REQUIRED WORK:
Convert the lines below into a JSON list of strings, one string per line, omitting blank lines and the pictures.

━━ RECORDS FOR THIS EXERCISE

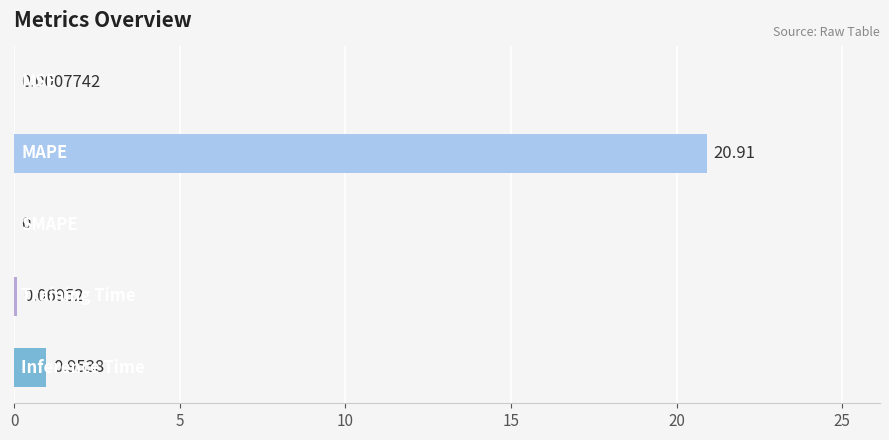

How many data points does each series have?

5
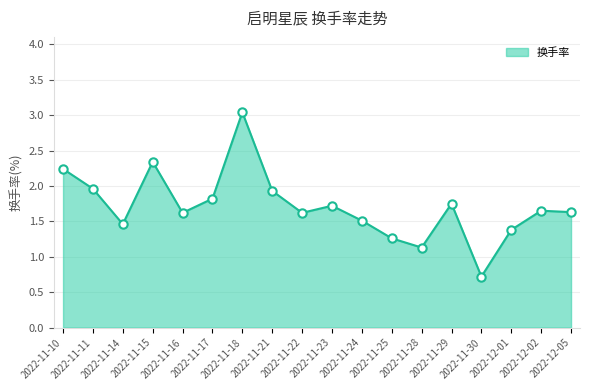

True or false: the data shows 0.5 at 2022-11-21.

False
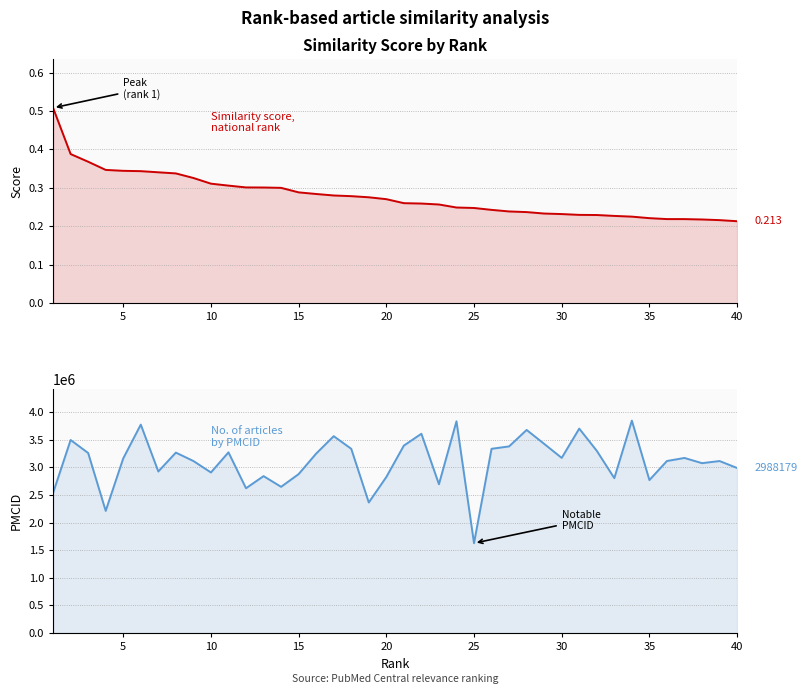

What is the average value of the PMCID series?

3106719.8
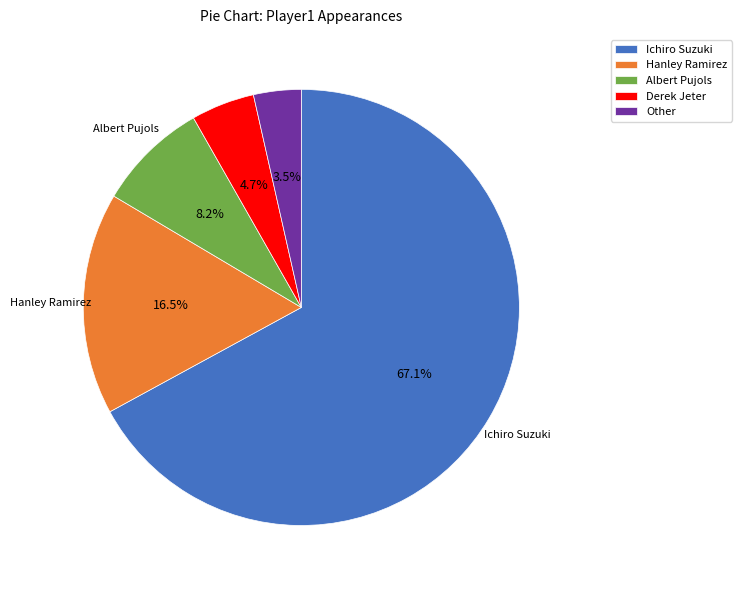

To the nearest percent, what percentage of the pie is Derek Jeter?

5%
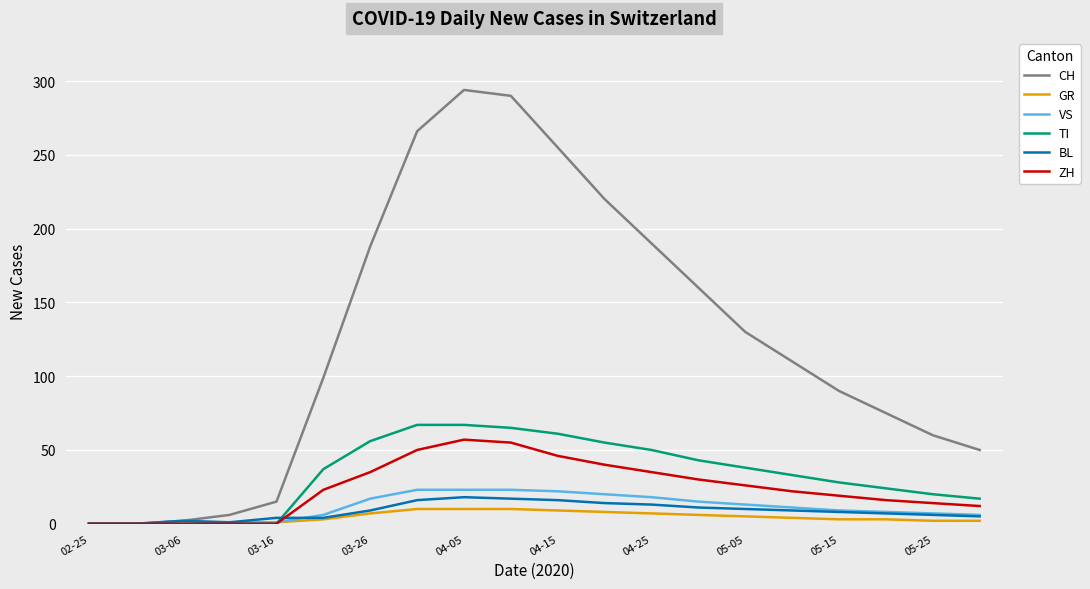

Which series has the largest range (max minus min)?

CH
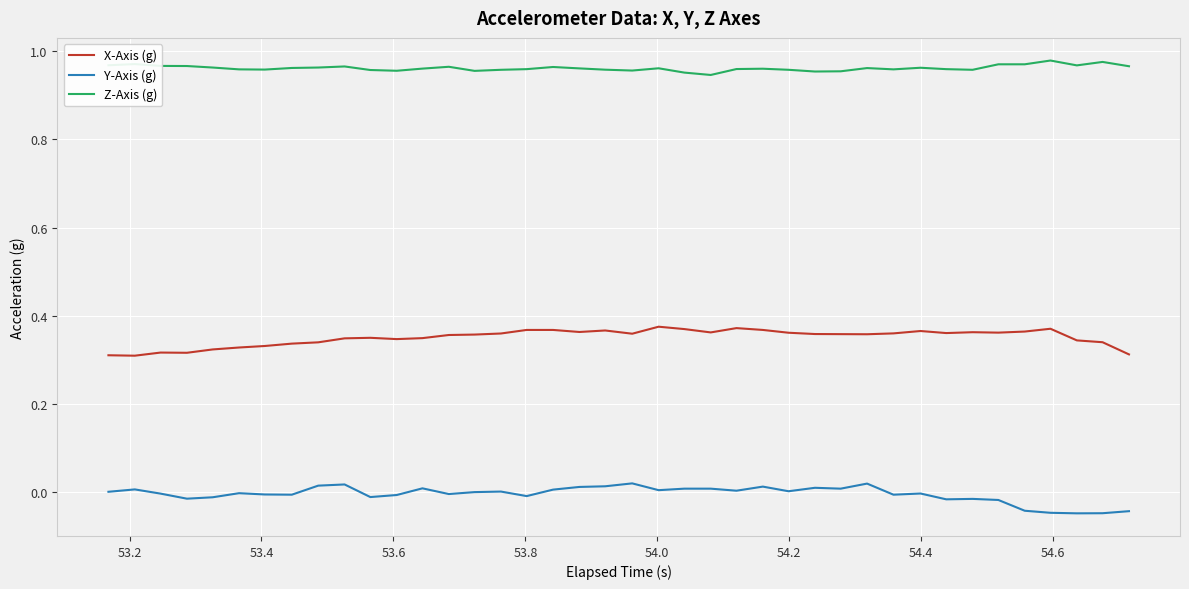

Which series has the largest total across all categories?

Z-Axis (g)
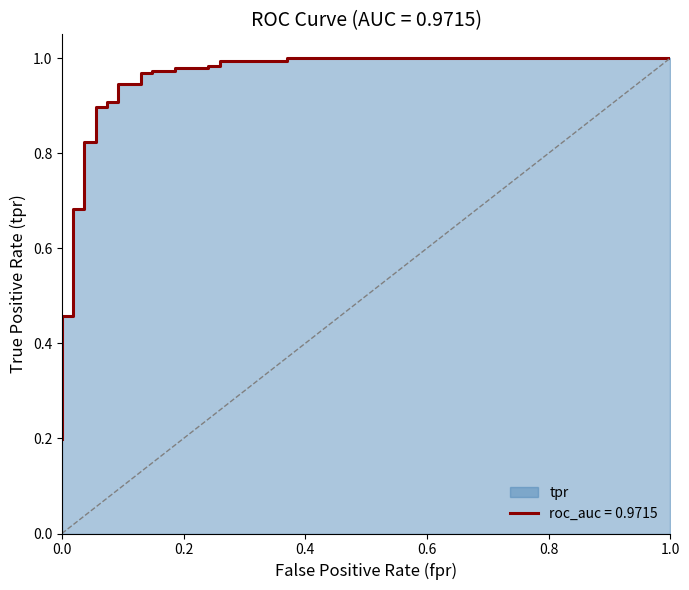

What is the difference between the maximum and second lowest values?

0.8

━━━━

ANSWER TO THIS TASK:
[
  "How many data points does each series have?",
  "5",
  "True or false: the data shows 0.5 at 2022-11-21.",
  "False",
  "What is the average value of the PMCID series?",
  "3106719.8",
  "To the nearest percent, what percentage of the pie is Derek Jeter?",
  "5%",
  "Which series has the largest range (max minus min)?",
  "CH",
  "Which series has the largest total across all categories?",
  "Z-Axis (g)",
  "What is the difference between the maximum and second lowest values?",
  "0.8"
]